▶ _Problem_
In the listing below, find the line containing "middle mcp: (282, 251)" and the line containing "wrist: (149, 109)". Repeat exactly those two lines and every line between them, nothing more.

▶ _Provided information_
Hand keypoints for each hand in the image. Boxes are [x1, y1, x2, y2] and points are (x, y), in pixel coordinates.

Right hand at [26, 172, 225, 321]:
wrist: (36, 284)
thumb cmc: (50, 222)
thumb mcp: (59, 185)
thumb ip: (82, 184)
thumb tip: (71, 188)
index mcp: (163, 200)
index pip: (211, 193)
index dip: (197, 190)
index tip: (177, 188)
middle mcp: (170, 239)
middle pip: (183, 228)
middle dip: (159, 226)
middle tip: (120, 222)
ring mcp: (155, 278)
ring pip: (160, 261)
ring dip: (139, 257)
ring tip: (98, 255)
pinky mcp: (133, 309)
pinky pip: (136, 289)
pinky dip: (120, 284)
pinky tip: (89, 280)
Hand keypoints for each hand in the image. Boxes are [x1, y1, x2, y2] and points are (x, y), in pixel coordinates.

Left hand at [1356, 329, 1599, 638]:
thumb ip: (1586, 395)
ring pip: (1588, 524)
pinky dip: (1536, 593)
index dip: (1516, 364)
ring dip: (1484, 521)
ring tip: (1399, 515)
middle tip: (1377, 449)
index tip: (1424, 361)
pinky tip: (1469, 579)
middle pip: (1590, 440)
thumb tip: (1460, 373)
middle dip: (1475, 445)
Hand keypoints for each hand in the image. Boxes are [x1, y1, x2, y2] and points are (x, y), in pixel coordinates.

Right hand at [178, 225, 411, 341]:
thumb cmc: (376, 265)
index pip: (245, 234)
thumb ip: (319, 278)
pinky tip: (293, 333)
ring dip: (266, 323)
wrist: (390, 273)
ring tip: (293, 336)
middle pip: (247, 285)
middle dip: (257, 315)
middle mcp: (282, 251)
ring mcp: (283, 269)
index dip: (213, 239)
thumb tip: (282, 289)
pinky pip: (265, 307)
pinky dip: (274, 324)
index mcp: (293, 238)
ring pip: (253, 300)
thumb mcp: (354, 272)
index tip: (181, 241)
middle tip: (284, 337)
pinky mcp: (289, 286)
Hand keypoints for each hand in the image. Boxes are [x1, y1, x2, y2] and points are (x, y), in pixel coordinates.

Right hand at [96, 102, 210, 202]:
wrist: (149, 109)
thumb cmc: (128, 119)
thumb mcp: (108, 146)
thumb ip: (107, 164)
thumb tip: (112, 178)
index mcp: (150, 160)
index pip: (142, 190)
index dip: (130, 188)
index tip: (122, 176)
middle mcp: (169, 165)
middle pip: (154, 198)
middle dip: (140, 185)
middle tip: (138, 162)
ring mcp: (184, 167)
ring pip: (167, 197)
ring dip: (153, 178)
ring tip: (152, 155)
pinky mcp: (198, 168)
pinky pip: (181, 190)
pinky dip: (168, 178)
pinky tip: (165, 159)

▶ _Exercise result_
middle mcp: (282, 251)
ring mcp: (283, 269)
index dip: (213, 239)
thumb tip: (282, 289)
pinky pip: (265, 307)
pinky dip: (274, 324)
index mcp: (293, 238)
ring pip: (253, 300)
thumb mcp: (354, 272)
index tip: (181, 241)
middle tip: (284, 337)
pinky mcp: (289, 286)
Hand keypoints for each hand in the image. Boxes are [x1, y1, x2, y2] and points are (x, y), in pixel coordinates.

Right hand at [96, 102, 210, 202]:
wrist: (149, 109)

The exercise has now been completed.